— Кто такой Гислер?
— Пауль Гислер до 29 апреля занимал пост гауляйтера Верхней Баварии и имперского комиссара обороны Юга Германии. Человек очень влиятельный. После предательства Гиммлера и отстранения его от всех постов фюрер назначил Гислера имперским министром внутренних дел по совместительству. Мне не известно, доставили ли курьеры документы по назначению.
— Можете быть спокойны, Баур, — нарушил тайну следствия Савельев, — все вышеназванные курьеры доставили свои экземпляры. И вместе с адресатами были арестованы военной контрразведкой союзников. Продолжим.
Баур задумчиво произнес:
— Видимо, фюрер был не прав, убеждая нас в хрупкости и ненадежности ваших союзнических отношений. Я вижу, ваши спецслужбы находятся в полном контакте и оперативно обмениваются информацией.

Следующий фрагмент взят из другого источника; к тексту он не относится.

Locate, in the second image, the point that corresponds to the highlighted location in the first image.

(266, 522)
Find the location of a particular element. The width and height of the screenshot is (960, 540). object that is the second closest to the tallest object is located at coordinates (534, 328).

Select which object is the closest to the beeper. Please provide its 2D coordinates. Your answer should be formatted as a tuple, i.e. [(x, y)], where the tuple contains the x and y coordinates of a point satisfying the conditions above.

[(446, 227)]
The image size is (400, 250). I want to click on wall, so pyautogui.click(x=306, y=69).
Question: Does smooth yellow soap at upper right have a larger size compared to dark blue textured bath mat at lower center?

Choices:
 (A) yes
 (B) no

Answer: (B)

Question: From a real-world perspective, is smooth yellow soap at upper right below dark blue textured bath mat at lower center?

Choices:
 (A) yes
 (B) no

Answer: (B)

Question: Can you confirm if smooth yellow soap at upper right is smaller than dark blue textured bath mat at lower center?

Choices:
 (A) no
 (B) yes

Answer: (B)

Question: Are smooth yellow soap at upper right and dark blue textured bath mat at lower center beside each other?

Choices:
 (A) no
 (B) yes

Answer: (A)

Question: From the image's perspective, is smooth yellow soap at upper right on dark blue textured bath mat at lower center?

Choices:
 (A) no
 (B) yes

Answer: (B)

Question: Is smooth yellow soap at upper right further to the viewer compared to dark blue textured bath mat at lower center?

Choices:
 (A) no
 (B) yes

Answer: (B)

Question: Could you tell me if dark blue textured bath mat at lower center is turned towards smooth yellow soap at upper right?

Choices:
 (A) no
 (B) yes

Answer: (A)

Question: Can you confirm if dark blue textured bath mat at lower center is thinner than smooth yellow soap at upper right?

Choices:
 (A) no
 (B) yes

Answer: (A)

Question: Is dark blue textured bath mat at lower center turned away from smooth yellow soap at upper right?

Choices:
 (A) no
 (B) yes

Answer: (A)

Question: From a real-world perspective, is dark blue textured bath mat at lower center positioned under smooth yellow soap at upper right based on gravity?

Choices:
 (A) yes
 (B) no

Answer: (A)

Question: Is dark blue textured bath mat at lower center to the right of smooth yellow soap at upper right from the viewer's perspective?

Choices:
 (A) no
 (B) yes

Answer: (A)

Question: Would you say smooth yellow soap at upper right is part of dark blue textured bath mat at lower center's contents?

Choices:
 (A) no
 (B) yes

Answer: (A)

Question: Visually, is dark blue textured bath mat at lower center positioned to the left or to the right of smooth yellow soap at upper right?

Раненый, как показалось Савельеву, говорил вполне серьезно. «Эх, если бы все так и было. Его бы устами да мед хлебать. Так ведь черта с два. Никто никому не верит». Вслух произнес:
— Вы правы. У нас полное взаимопонимание.
Баур продолжал:
— Фюрер, по-моему, в эту ночь вовсе не спал. Собственно, как и мы все. Около шести утра 29 апреля он прошел по коридору в помещение Геббельса. Оттуда раздавалось рыдание фрау Магды. Потом в сторону приемной фюрера пробежал дежурный офицер и вскоре вышел вместе с Линге. Тот, увидев меня, раскрыл сжатую в кулак руку и показал золотой партийный значок. «Фюрер срочно затребовал» — на ходу сообщил мне Линге. Выйдя от Геббельсов, Линге закурил сигарету, присел на корточки и рассказал, что фюрер наградил золотым партийным значком фрау Геббельс за храброе поведение. Ее истерика сразу прекратилась. Фюрер умел приводить людей в чувство.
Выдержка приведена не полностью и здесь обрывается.